Désiniser Tiktok, un impératif américain (by Leoanardo)
Face au dynamisme chinois perceptible dans la plupart des nouvelles technologies (cf. l’article relatif au Critical Technology Tracker (CTT) – The global race for future power), il devenait urgent de sauver ce qui peut l’être en tentant d’éliminer la « sinitude » de cette application et en l’occidentalisant par la force. Des pratiques protectionnistes de nature similaire et enfreignant quelque peu les principes de libre entreprise et de saine concurrence, avaient déjà été usitées dans un passé récent contre Huaweï (menaçant trop frontalement Apple et l’allié sud-coréen Samsung dans le domaine des smartphones) ou pour tenter de contrer les équipementiers chinois dominant la 5 G, en prétextant à chaque fois la proximité de ces firmes avec l’Etat chinois et le PCC.
Dans le cas de TikTok, la manœuvre s’annonce compliquée car une bonne partie de l’argumentation mise en avant pour légitimer cette dépossession s’avère à double tranchant et juridiquement fragile. Nombre de critiques – par ailleurs fondées – concernant l’abêtissement des jeunes usagers et l’attrition cognitive qui en résulte peuvent s’appliquer à l’ensemble des réseaux sociaux, très majoritairement d’origine américaine. Une situation qui n’avait jusqu’à présent guère suscitée de réelle réaction des exécutifs états-uniens ou européens en dépit des mises en garde répétées de part de la communauté scientifique ou éducative et d’acteurs de la société civile alertant sur l’addiction préjudiciable des nouvelles générations aux écrans. Au-delà de TikTok, c’est l’avenir des réseaux sociaux et des services numériques qui se pose plus globalement face à cette dépendance irrépressible aux écrans.

> [CONSIGNES]
1. Dans l'article sur TikTok, résumez sous forme de liste le paragraphe qui commence par « Dans le cas de TikTok » en gardant ses faits principaux.
2. Poursuivez l'article sur TikTok à partir de sa dernière phrase.
Les lignes qui suivent ne sont pas utiles ici.

> [JEU DE DONNÉES]
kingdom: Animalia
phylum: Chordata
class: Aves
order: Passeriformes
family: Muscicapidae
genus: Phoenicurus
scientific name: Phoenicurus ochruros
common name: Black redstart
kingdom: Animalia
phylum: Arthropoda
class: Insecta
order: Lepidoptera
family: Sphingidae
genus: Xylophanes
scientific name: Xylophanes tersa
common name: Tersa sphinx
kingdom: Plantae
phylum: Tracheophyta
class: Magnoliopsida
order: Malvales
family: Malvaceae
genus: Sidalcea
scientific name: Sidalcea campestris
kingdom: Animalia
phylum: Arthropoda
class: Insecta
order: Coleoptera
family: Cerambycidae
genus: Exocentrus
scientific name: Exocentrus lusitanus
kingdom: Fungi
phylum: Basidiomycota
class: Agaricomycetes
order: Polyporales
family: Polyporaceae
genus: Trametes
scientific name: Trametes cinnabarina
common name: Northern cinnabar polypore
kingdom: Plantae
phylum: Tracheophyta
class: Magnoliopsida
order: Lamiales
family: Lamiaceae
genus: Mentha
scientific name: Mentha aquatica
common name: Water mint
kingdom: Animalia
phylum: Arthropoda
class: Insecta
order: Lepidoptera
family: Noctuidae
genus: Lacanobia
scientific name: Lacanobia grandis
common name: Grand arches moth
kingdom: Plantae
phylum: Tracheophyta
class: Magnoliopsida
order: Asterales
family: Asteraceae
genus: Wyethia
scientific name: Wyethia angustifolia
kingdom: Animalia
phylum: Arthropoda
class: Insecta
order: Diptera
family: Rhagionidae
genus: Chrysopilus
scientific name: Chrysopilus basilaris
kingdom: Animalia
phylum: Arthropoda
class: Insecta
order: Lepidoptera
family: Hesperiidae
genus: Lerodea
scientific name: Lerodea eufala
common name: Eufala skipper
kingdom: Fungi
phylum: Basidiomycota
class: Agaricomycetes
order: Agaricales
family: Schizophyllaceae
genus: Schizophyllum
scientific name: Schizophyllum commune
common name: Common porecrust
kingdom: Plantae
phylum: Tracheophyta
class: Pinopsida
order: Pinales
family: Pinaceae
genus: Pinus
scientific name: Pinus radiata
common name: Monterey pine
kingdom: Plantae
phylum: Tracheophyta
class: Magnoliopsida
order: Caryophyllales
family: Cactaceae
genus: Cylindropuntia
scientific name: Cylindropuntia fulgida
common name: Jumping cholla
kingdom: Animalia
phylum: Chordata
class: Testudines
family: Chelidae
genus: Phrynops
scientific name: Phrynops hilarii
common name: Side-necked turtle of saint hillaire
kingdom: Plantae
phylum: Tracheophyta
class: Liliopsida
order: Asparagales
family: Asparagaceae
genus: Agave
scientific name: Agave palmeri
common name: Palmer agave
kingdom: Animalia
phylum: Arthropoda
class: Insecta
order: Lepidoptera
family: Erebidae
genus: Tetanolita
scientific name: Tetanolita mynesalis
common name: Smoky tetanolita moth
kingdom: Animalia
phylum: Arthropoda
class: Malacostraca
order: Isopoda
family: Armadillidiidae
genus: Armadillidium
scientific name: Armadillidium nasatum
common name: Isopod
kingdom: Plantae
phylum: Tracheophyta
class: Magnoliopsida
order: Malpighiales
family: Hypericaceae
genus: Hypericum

> [RÉPONSES]
1.
- L'opération contre TikTok s'annonce compliquée, car l'argumentation avancée pour justifier la dépossession est à double tranchant et juridiquement fragile.
- Beaucoup de critiques fondées sur l'abêtissement des jeunes usagers et l'attrition cognitive visent en fait l'ensemble des réseaux sociaux, très majoritairement d'origine américaine.
- Les exécutifs américains et européens n'avaient guère réagi jusqu'ici, malgré les mises en garde répétées de la communauté scientifique ou éducative et de la société civile sur l'addiction des nouvelles générations aux écrans.
- Au-delà de TikTok, c'est l'avenir des réseaux sociaux et des services numériques qui est en jeu face à cette dépendance aux écrans.

2.
Le Droit au secours de Tiktok ?
Le texte voté par les Représentants doit encore être adopté d’ici quelques semaines par le Sénat, où, en dépit du soutien actif du Department of Justice (DoJ) à la mesure, une certaine opposition compte bien se manifester, en particulier de la part de certains sénateurs démocrates ou de l’incontrôlable sénateur libertarien du Kentucky, Rand Paul. En cas de vote positif, le texte sera très certainement contesté par les propriétaires évincés et devrait entamer un long parcours judiciaire, devant le conduire, de décisions de justice en appels, jusqu’à la Cour suprême. Nombre de personnalités, de juristes d’associations (dont l’American Civil Liberties Union et le Center for Democracy and Technology) et d’utilisateurs estiment qu’une telle mesure, oscillant entre prohibition ou expropriation, s’avère contraire aux grands principes constitutionnels, en particulier relatifs à la liberté d’expression sanctuarisée par le 1er amendement de la Constitution américaine. Toutes les mesures prises au niveau des Etats fédérés, comme le Montana en 2023, visant à interdire, d’une manière ou d’une autre, l’application d’origine chinoise, ont été retoquées en justice. Plutôt que d’interdire une application précise, associations et juristes prônent l’adoption d’une législation encadrant mieux la gestion des données numériques et s’inspirant de la RGPID européenne, ce que ne veut à aucun prix les Big Techs.
Les législateurs américains doivent, en outre, faire face à une vigoureuse colère de la part d’une partie des utilisateurs américains. Ceux-ci, à l’appel de la direction de TikTok, pilonnent de mails menaçants et de courrier incendiaires les élus ayant voté ou annoncé leur intention de voter cette mesure jugée « liberticide ». Cette « cyber-révolte » pourrait avoir un impact significatif sur les prochaines élections américaines en donnant lieu à une mobilisation ciblée contre certains Congresmen hostiles à Tiktok. De quoi modifier d’une manière plutôt inattendue la composition du Congrès, mais aussi impacter la présidentielle. Mais cette fois selon un effet inversé : si le Président Biden soutient l’interdiction, son rival Donal Trump, jadis pourfendeur de l’application, dénonce son interdiction car il déteste encore plus les autres réseaux sociaux américains qu’il considère hostiles à sa personne.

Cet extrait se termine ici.